Posted: Wed Nov 09, 2011 5:36 pm
by SuluSea
I agree with Icedawg here.
I have numerous plans with bonus move transports having altered plans.
Rarely are any of the bonus move transports untouched whether it be a adding/removing loaded ships, their destinations or both, also if you change a bonus move TF to another type say surface combat to amphibious you'll still get a bonus move and it's a good way to get extra transports down to the Palaus to help with pace of action.

RE: JFB question: Failure to capture Palembang in '42

Posted: Wed Nov 09, 2011 5:41 pm
by Mike Solli
Same here. Identical to what SuluSea wrote.

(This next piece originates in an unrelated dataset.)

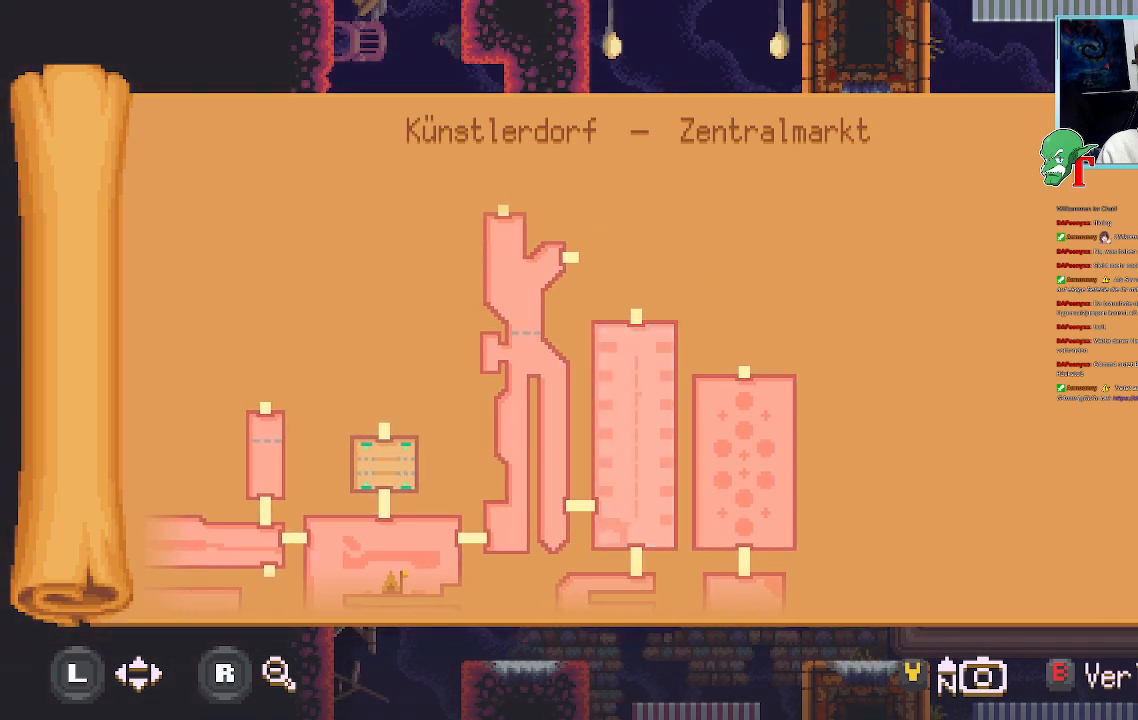
{"dt_ms": 503, "buttons": [], "left_stick": "center", "right_stick": "center", "events": []}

RE: JFB question: Failure to capture Palembang in '42

Posted: Wed Nov 09, 2011 5:47 pm
by Icedawg
ORIGINAL: SuluSea

I agree with Icedawg here.
I have numerous plans with bonus move transports having altered plans.
Rarely are any of the bonus move transports untouched whether it be a adding/removing loaded ships, their destinations or both, also if you change a bonus move TF to another type say surface combat to amphibious you'll still get a bonus move and it's a good way to get extra transports down to the Palaus to help with pace of action.

I do the same thing with the transports. I use the small DD TFs in Japan. I turn them into amphibious TFs full of xAKs and send them off to Babeldoab.